The NATO secretary general has announced plans for the alliance to reduce the number of troops it has in Kosovo from nearly 10,000 to 5,000 within months. KFOR has been in the territory for more than a decade.
Around 1,500 German troops are currently based in Kosovo
Citing progress in the breakaway former Serbian province, NATO Secretary General Anders Fogh Rasmussen made the announcement in a statement released to the media on Friday.
"The security conditions in Kosovo continue to improve, which is a positive sign, not only for Kosovo, but for the whole region," the statement said.
Rasmussen added that local institutions were increasingly capable of assuming responsibility for security tasks, and that the Kosovo Force (KFOR), which had already been reduced from 15,000 to 10,000 soldiers earlier this year, would continue to be a deterrent to violence.
The Kosovo Force is made up of soldiers from a dozen nations
"KFOR will remain able to deploy forces quickly and effectively whenever and wherever necessary, including with robust reserves. KFOR's mission to guarantee a safe and secure environment in Kosovo remains unchanged."

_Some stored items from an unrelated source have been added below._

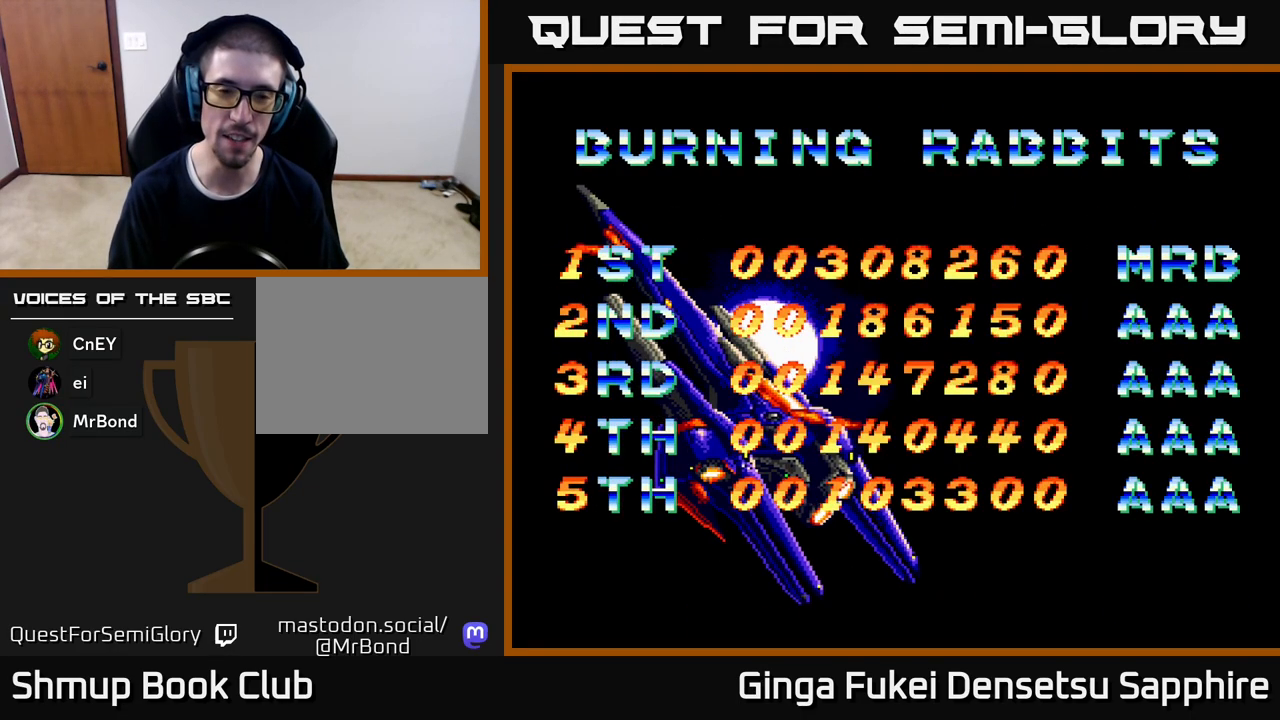
{"buttons": [], "left_stick": "center", "events": []}
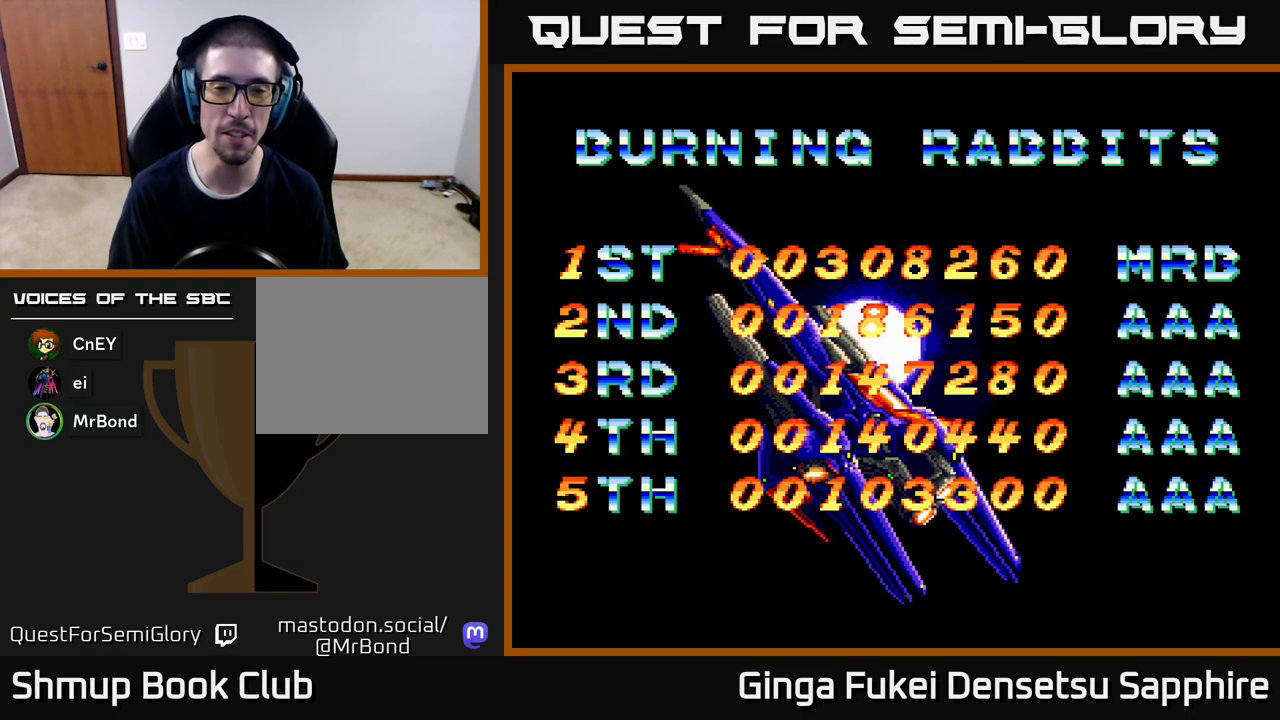
{"buttons": ["START"], "left_stick": "center", "events": [[367, "START", "down"]]}
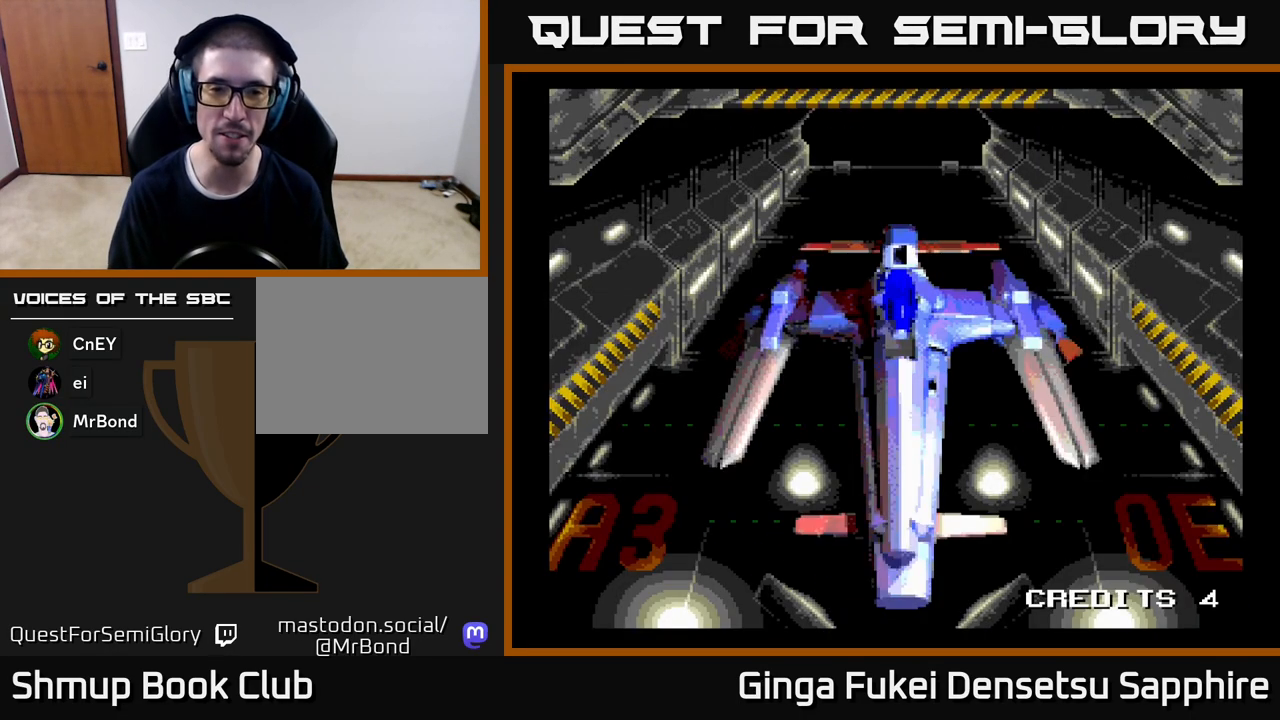
{"buttons": [], "left_stick": "center", "events": [[33, "START", "up"]]}
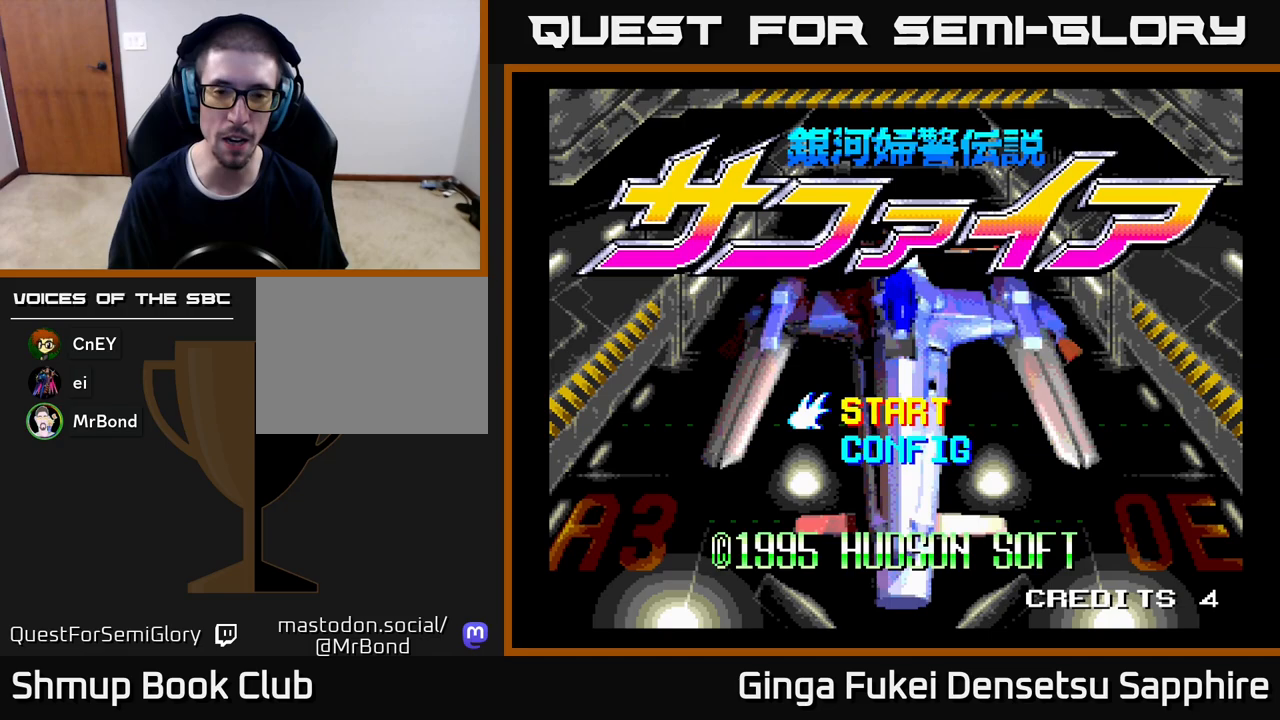
{"buttons": [], "left_stick": "center", "events": []}
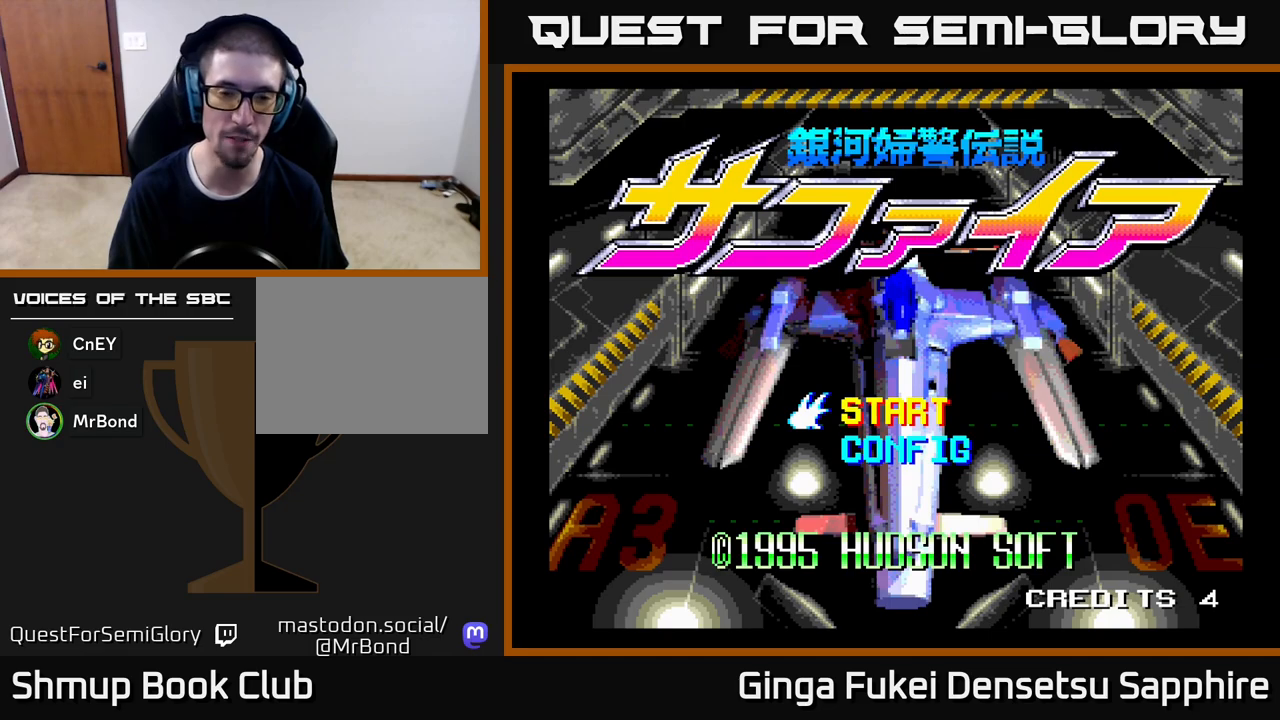
{"buttons": [], "left_stick": "center", "events": []}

The German commander of the NATO forces in Kosovo, Major General Erhard Buehler, said the decision was taken "because the security situation is calm," but he said Kosovo's Serb-inhabited North remained an area of concern.
International peacekeeping forces arrived in Kosovo in 1999, following a 78-day NATO bombing campaign to end a conflict between Serbian forces and fighters from the ethnic Albanian majority in what was then a province of Serbia.
Kosovo unilaterally declared independence from Serbia in Feb. 2008, paving the way for a reduction in the number of peacekeepers, although ethnic tensions have persisted. In recent weeks, Belgrade, which refuses to recognize Kosovo as an independent state, has also signaled a softening of its approach to Kosovo, a move which was welcomed by NATO.